'Als het maar een spannend boek is' Een corpusonderzoek naar stuwend schrijven in jeugdliteratuur voor de onderbouw.
Summary
Veel deskundigen zijn het erover eens: het is belangrijk dat jongeren lezen. Tegelijkertijd is bekend dat met de opkomst van snelle media en de mogelijkheid voor jongeren om continu te communiceren het taalaanbod weliswaar groot is, maar de langetermijnconcentratie minder wordt. En dat heb je nu juist nodig bij het lezen van een boek. Een belangrijke vraag is dus hoe we jongeren weer aan het lezen van boeken krijgen. Uit een vraaggesprek met jongeren in de leeftijd van 12 tot 16 jaar bleek dat ze unaniem zijn over wat ze graag lezen als ze een boek pakken: spannende boeken. Dit onderzoek richt zich daarom op welke technieken auteurs kunnen gebruiken om narratieve teksten voor de jeugd spannend te krijgen, zodat hun boeken eerder succesvol zijn voor de doelgroep jongeren uit de onderbouw van de middelbare school.
In deze scriptie komen drie deelonderzoeken aan bod. Allereerst wordt een vervolg gemaakt op het onderzoek van Evelien van Dijk, die ontdekte dat schrijvers hun teksten stuwend maken door in de ene zin een verwachting op te roepen en deze al dan niet in te lossen in de volgende zin. Het bleek dat bij populair wetenschappelijke tijdschriften en educatieve teksten vaak een verwachting wordt opgeroepen en vervolgens ingelost. Volgens deskundigen op het gebied van spanning in narratieve teksten zijn er andere technieken nodig om spanning te creëren, zoals het gebruik van spannings- en snelheidsverhogende woorden. Daarnaast heeft de schrijfadviseur Rudolph Flesch een methode bedacht om leesbaarheid van teksten te meten. Deze drie perspectieven zijn toegepast op een corpus van vijf genomineerde of winnende boeken voor de Prijs van de Jonge Jury. Omdat de genomineerde boeken door een jury van jongeren zelf worden uitgekozen, mogen we er vanuit gaan dat de doelgroep deze spannend vindt. Door te kijken van welke technieken schrijvers zich in deze boeken bedienen om het spannend te maken, kan een advies opgesteld worden aan (toekomstige) auteurs. In dit onderzoek wordt alleen gekeken naar technieken op zinsbouwniveau en op microniveau binnen alinea’s.

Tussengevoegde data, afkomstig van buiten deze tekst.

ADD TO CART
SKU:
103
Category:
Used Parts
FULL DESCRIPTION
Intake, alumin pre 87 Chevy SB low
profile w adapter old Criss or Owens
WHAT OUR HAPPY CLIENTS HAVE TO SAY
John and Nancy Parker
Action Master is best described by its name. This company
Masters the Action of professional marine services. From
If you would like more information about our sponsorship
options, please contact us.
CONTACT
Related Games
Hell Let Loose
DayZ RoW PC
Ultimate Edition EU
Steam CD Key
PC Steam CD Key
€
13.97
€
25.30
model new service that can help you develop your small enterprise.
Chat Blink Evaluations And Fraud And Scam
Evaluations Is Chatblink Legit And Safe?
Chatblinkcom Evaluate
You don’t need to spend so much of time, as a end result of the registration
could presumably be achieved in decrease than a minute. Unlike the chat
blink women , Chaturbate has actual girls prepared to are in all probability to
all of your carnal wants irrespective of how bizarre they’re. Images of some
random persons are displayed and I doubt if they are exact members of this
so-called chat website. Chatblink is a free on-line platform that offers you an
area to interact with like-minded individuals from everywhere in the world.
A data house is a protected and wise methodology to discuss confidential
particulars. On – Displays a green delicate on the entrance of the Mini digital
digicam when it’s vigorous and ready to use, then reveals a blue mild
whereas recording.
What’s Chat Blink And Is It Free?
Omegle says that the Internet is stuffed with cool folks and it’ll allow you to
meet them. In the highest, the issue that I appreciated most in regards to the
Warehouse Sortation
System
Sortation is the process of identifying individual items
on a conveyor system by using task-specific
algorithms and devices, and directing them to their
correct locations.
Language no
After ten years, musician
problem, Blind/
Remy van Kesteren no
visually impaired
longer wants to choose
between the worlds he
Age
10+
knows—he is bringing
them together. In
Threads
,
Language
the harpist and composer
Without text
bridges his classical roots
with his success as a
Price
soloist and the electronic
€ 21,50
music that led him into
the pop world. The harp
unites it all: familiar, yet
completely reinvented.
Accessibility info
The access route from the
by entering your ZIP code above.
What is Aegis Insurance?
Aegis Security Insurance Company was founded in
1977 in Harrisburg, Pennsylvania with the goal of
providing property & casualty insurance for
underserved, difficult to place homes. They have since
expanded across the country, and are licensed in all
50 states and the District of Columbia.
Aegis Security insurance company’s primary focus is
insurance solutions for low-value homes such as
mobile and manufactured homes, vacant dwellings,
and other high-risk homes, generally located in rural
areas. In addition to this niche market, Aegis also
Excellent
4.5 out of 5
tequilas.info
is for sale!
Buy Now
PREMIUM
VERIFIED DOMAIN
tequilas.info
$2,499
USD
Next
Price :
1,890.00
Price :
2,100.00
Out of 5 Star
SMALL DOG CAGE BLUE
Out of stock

Technieken die gericht zijn op het hele boek of op hoofdstukniveau worden buiten beschouwing gelaten.
Uit de resultaten blijkt dat er bij narratieve teksten een wezenlijk verschil bestaat als het gaat om spanning creëren, ten opzichte van informatieve of educatieve teksten. De technieken die in de populaire jeugdboeken vaak gebruikt worden om een spannende tekst te krijgen, zijn: het stellen van impliciete en expliciete vragen, het gebruik van spannings- en snelheidsverhogende woorden, korte dialogen en het invoeren van een plotselinge rem op het verhaal. Bovendien wordt in tegenstelling tot bij informatieve teksten, een opgeroepen verwachting zelden ingelost.